Elle gardait le silence. Sa gorge était serrée. Que de fois, pourtant, elle lui avait dit : « Je t’aime ! » à cet homme !… Tel qu’il était, avec sa nature abrupte et puissante, sa noire figure de forgeron – car il avait commencé ouvrier – elle l’avait ardemment aimé !… Comme elle tombait de haut, et quelle lourde chute où elle se brisait !…

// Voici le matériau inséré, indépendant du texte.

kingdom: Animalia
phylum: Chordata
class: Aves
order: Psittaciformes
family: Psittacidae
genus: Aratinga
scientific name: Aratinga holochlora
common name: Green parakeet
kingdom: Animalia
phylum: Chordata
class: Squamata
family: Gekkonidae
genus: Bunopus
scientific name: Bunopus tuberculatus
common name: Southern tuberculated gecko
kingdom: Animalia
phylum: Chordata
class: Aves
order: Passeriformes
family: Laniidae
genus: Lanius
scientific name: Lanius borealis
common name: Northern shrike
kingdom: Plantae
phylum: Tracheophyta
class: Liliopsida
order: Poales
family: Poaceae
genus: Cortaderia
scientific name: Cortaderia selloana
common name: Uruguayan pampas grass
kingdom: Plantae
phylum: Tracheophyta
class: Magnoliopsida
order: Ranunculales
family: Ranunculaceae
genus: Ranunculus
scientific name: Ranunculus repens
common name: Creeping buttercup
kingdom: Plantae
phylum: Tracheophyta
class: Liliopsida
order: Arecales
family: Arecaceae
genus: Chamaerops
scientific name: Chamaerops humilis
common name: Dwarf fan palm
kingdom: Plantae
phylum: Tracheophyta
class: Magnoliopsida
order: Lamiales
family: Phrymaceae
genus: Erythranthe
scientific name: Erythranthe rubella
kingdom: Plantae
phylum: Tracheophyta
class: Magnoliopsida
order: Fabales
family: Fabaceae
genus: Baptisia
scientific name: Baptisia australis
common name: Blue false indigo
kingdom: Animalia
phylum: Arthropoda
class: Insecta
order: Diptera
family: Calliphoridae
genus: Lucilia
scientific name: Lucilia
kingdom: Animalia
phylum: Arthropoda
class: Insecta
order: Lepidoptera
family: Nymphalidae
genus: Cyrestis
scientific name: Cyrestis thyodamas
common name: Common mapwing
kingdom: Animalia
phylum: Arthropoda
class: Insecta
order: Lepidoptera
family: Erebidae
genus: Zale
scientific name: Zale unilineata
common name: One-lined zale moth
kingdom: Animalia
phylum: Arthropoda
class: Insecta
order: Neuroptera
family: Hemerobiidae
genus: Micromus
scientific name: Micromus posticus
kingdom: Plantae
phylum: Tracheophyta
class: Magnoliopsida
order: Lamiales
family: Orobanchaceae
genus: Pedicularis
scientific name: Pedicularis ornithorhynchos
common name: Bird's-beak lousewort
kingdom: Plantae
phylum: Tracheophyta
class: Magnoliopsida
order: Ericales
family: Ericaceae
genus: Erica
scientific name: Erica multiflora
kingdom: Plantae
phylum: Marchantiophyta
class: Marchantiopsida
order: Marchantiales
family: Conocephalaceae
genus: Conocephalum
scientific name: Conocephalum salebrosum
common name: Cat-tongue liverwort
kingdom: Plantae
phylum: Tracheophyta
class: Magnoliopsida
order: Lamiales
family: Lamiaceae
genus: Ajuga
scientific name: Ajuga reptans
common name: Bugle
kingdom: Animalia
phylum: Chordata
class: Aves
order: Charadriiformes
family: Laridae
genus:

– Eh bien ! fit-il pour la seconde fois, que se passe-t-il donc et qu’est-ce que tu as ? Serais-tu malade ? Je te trouve pâle et fatiguée… Pourquoi n’oses-tu me regarder ?… T’ai-je fait du chagrin sans le savoir ?… Me gardes-tu rancune pour t’avoir inquiétée hier ? Enfin, parle !

Un moment elle se redressa, pour tout dire, pour l’accuser, pour le chasser… pour lui raconter la nuit terrible… elle n’osa… Mieux valait qu’il ne se doutât pas, le malheureux, que son crime avait eu pour témoins et sa fille et sa femme ! Mieux valait paraître ne rien savoir, afin de ne pas devenir complice.

Sa fille était là, dont elle sentait peser le regard…

Elle avait dit à Suzanne, pour sauver le père si la justice l’accusait : « Tu n’auras rien vu, tu n’auras rien entendu ! »

Elle voulut montrer à l’enfant comment il fallait feindre et mentir…

– Qu’as-tu fait pour que je ne t’aime plus ?… Je t’aime !… Qu’ai-je fait pour que tu en doutes ?…

Telle était la préoccupation de Roger qu’il se contenta de cette parole et ne remarqua ni l’émotion de sa femme, ni son regard épouvanté…

Il courut à Suzanne qui, pendant cette scène, n’avait pas bougé, assise sur le bord d’une chaise.